In other words, the combination of Mellanox hardware and Mellanox software is insufficient to actually achieve what the product brief and the driver release notes states: that it 4x EDR Infiniband works or is compatible with Windows.

That’s just simply not true.

Nowhere in the marketing or the advertising material, does it state that you need either a MANAGED switch (which has the OpenSM built-in to it) or that you will need another system, running Linux, so that IT can run the OpenSM OR that you will have to download and/or compile the OpenSM from source in order to get it to work/run in a pure Windows environment.

I’m not going to tell you how to run your business, but if it were me, I would be really interested in talking with the Office of General Counsel to make sure that the advertising and marketing material that has been published cannot be interpreted as I have explained it such that it would become a violation of the California Business & Professional Code §§17200 and 17500 and California Civil Code §1770(a) because as far as I can tell, with a set up as I have described, it does not work as advertised/published.

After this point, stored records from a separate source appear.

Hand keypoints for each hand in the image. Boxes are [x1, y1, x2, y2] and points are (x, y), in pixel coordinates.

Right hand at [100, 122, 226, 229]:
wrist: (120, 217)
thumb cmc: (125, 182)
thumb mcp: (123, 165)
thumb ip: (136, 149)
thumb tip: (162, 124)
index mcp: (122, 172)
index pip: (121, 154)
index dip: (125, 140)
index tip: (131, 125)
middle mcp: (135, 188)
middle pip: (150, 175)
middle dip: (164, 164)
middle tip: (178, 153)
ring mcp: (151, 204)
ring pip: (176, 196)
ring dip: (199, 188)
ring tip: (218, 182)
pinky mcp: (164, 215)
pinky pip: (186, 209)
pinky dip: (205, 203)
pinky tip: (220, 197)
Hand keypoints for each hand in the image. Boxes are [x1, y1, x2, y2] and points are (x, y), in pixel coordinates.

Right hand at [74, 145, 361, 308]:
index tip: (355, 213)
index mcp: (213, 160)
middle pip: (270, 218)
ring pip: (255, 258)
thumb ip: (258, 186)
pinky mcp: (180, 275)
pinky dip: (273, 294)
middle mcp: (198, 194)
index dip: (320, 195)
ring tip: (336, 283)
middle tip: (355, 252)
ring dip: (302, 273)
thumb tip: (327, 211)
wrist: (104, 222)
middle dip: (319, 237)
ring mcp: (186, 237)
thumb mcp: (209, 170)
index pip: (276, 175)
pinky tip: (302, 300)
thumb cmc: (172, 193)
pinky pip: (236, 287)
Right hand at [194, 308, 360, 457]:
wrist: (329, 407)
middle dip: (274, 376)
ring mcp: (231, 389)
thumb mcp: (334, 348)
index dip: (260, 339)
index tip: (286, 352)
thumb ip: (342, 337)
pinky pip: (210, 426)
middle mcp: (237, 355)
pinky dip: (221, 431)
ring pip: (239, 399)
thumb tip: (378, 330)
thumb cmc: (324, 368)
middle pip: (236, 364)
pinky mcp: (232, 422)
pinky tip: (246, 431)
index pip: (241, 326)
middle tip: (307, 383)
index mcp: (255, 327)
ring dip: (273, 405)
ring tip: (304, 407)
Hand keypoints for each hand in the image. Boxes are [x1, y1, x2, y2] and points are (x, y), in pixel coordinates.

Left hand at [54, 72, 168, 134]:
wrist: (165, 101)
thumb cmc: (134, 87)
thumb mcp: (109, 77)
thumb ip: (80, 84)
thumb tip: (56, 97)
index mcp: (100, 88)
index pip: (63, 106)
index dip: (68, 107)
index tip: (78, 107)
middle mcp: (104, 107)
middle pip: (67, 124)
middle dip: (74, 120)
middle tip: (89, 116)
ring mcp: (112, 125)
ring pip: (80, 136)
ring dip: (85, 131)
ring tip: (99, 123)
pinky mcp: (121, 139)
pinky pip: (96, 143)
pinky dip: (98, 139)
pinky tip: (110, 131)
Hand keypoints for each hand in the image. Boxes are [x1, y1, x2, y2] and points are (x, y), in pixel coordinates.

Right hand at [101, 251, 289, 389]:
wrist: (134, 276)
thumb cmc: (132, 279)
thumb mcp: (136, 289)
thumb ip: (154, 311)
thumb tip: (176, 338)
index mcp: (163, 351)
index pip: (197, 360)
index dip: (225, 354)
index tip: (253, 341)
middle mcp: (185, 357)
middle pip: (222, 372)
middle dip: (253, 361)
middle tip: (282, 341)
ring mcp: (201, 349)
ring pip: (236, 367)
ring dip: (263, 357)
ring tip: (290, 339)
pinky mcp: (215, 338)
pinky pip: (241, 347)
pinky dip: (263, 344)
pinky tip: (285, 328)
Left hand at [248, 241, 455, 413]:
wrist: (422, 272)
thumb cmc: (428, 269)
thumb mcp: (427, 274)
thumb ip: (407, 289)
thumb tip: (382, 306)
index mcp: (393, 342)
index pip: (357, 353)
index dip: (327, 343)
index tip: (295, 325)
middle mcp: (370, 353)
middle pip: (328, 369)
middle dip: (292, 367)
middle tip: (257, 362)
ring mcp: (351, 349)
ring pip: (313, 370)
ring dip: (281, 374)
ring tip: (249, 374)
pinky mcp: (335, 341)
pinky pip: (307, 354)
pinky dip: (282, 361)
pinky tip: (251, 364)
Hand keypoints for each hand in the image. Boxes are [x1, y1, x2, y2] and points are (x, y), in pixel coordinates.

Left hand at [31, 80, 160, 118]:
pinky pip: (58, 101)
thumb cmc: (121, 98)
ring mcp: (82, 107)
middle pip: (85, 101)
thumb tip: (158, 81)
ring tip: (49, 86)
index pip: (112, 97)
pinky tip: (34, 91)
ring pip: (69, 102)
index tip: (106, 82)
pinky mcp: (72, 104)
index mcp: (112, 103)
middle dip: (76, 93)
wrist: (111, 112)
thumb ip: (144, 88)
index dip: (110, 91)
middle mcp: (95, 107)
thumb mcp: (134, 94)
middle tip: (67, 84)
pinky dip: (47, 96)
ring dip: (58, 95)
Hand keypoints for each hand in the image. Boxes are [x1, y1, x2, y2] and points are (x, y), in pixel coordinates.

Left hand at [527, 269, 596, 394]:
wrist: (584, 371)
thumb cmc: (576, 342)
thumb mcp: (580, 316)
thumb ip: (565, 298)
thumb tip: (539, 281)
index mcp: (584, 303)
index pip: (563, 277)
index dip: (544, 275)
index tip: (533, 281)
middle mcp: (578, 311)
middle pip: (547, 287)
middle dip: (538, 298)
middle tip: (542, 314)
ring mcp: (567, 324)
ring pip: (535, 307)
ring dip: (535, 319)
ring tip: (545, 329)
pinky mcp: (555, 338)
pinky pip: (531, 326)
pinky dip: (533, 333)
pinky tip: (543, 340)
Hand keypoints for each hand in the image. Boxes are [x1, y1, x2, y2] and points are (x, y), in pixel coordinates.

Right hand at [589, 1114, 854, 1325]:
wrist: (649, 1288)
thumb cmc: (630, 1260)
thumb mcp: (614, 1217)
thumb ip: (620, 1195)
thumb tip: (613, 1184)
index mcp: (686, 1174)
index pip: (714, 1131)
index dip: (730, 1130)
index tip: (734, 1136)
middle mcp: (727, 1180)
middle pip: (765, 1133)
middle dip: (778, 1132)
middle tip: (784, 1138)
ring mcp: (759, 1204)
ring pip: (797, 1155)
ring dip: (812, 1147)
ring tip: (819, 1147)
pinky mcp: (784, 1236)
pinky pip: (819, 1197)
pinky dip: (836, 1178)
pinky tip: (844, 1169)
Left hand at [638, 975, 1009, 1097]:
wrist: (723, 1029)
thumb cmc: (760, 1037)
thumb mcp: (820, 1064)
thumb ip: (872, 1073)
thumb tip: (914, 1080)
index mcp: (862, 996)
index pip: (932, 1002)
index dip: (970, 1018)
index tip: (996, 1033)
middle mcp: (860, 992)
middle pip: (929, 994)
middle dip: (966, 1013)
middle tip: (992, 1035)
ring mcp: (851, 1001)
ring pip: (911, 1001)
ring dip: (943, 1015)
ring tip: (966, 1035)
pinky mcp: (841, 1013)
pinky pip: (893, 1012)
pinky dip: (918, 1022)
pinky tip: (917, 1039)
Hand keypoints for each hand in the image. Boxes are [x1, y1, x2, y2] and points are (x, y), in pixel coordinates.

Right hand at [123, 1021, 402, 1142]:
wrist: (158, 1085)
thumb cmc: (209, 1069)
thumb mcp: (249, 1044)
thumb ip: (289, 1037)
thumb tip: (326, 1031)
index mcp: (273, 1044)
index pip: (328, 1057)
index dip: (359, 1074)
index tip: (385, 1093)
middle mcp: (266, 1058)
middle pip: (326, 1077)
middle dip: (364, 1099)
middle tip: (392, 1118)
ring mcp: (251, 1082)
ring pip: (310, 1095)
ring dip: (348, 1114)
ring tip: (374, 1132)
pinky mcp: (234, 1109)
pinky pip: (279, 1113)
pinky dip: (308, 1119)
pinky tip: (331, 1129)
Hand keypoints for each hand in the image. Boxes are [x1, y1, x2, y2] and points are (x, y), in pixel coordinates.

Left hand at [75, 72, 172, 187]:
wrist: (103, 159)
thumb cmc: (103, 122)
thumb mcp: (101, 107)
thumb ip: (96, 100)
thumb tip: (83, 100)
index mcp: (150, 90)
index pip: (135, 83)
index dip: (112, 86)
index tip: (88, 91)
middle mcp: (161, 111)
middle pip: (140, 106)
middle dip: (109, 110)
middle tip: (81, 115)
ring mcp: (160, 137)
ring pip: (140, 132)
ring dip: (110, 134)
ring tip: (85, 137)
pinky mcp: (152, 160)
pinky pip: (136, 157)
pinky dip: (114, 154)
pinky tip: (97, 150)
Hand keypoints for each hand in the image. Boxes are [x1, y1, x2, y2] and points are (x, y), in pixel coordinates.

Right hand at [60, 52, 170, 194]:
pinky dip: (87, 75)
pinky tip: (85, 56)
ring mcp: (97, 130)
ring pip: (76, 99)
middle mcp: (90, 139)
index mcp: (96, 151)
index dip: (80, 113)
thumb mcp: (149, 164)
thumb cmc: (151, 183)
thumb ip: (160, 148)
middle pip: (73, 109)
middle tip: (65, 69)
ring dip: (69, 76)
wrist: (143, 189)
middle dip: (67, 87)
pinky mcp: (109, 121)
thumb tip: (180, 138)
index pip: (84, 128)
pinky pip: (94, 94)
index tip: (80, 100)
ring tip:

And to be honest and frank, would it really be that difficult to roll the OpenSM back into the next release of the driver? Maybe it’s more involved than I might imagine, being a customer that doesn’t know nor understand the intricacies of doing something like this, but even if it was just a sample code so that we would be able to get the system up and running, all of the advertising and marketing material can be re-written such that if you want something else, you’ll have to do something else instead.

But at least have it in there (like it’s part of the MLNX Linux OFED driver), so I don’t really understand why it can’t be part of the WinOF-2 driver. Yes, I understand that you said that it was a “marketing” decision, but it’s software. The OpenSM driver/module that’s included with the MLNX Linux driver is, if I recall correctly, disabled by default until you enable it.

I’m not a programmer, so I lack the capacity, the expertise, nor the knowledge to be able to understand why this solution, which to an end customer, appears to be something that should be doable, isn’t done, resulting in undue litigation risk exposure to the company, all because of a “marketing” decision which drove a change in software (driver).